§ WHAT TO PRODUCE: When you reach the line that holds "8: (214, 90)", start copying exactly and keep going through the final line of the data, leaving out pictures.

─── SOURCE MATERIAL ───

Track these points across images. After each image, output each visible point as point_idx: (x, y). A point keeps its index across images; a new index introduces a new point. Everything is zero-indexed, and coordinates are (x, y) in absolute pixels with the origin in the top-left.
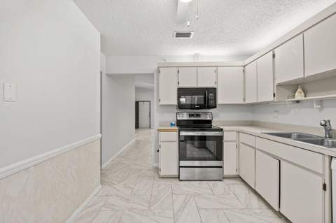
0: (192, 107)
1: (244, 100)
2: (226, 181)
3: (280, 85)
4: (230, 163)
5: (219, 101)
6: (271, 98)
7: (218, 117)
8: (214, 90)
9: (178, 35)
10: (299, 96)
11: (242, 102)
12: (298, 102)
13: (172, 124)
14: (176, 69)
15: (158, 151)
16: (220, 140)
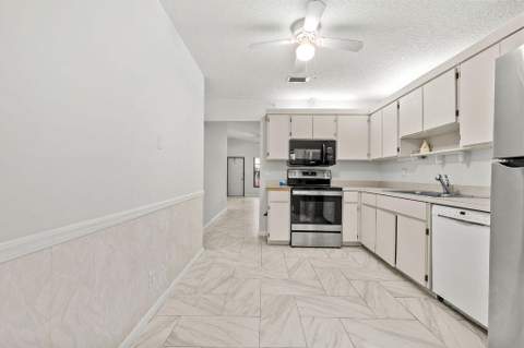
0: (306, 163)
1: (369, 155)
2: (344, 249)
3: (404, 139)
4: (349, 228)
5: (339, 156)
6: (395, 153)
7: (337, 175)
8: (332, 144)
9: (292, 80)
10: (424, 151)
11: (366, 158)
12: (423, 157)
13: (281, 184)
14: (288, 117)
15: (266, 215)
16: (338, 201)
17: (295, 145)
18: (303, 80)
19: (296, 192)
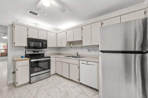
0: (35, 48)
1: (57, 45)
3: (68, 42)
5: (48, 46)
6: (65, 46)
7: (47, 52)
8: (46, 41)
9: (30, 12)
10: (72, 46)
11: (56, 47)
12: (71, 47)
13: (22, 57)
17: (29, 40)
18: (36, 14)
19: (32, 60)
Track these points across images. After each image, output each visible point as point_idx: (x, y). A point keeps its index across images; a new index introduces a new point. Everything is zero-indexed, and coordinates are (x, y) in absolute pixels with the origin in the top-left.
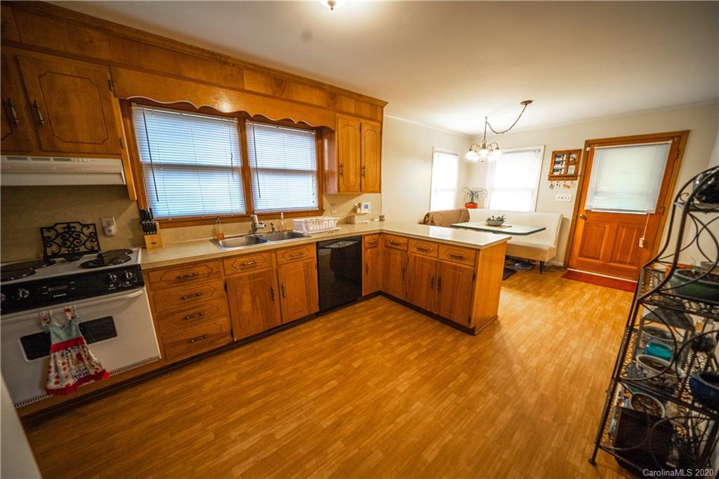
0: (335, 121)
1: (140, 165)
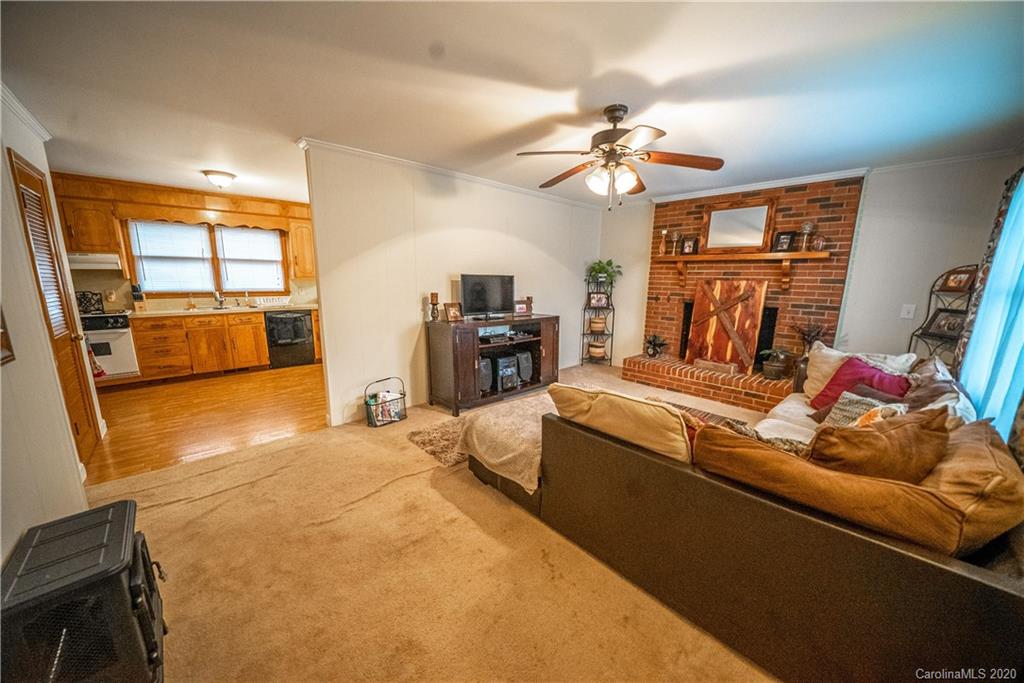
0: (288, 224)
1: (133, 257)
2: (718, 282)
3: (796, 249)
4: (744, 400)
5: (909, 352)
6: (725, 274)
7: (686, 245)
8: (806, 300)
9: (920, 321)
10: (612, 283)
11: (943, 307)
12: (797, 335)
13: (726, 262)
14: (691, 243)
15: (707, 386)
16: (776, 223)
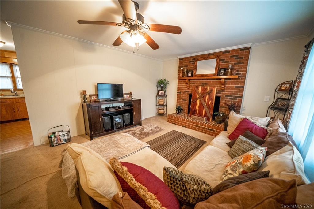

───

§ TASK SOLUTION:
8: (214, 90)
9: (178, 35)
10: (299, 96)
11: (242, 102)
12: (298, 102)
13: (172, 124)
14: (176, 69)
15: (158, 151)
16: (220, 140)
0: (306, 163)
1: (369, 155)
2: (344, 249)
3: (404, 139)
4: (349, 228)
5: (339, 156)
6: (395, 153)
7: (337, 175)
8: (332, 144)
9: (292, 80)
10: (424, 151)
11: (366, 158)
12: (423, 157)
13: (281, 184)
14: (288, 117)
15: (266, 215)
16: (338, 201)
17: (295, 145)
18: (303, 80)
19: (296, 192)
0: (35, 48)
1: (57, 45)
3: (68, 42)
5: (48, 46)
6: (65, 46)
7: (47, 52)
8: (46, 41)
9: (30, 12)
10: (72, 46)
11: (56, 47)
12: (71, 47)
13: (22, 57)
17: (29, 40)
18: (36, 14)
19: (32, 60)
Track these points across images. After each image, output each visible point as point_idx: (x, y). A point keeps its index across images; a new index introduces a new point. Everything is zero-indexed, and coordinates are (x, y) in absolute pixels with the origin in the top-left.
0: (335, 121)
1: (140, 165)
0: (288, 224)
1: (133, 257)
2: (718, 282)
3: (796, 249)
4: (744, 400)
5: (909, 352)
6: (725, 274)
7: (686, 245)
8: (806, 300)
9: (920, 321)
10: (612, 283)
11: (943, 307)
12: (797, 335)
13: (726, 262)
14: (691, 243)
15: (707, 386)
16: (776, 223)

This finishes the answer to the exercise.